**What is being asked:**
Will you write out all the entries below exactly?

**Material supplied:**
────

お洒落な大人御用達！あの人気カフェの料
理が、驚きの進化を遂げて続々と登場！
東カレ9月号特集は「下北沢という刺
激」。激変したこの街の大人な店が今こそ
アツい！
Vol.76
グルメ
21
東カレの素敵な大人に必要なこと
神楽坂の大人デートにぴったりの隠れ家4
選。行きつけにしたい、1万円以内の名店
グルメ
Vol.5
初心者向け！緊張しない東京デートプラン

────

**Worked solution:**
お洒落な大人御用達！あの人気カフェの料
理が、驚きの進化を遂げて続々と登場！
東カレ9月号特集は「下北沢という刺
激」。激変したこの街の大人な店が今こそ
アツい！
Vol.76
グルメ
21
東カレの素敵な大人に必要なこと
神楽坂の大人デートにぴったりの隠れ家4
選。行きつけにしたい、1万円以内の名店
グルメ
Vol.5
初心者向け！緊張しない東京デートプラン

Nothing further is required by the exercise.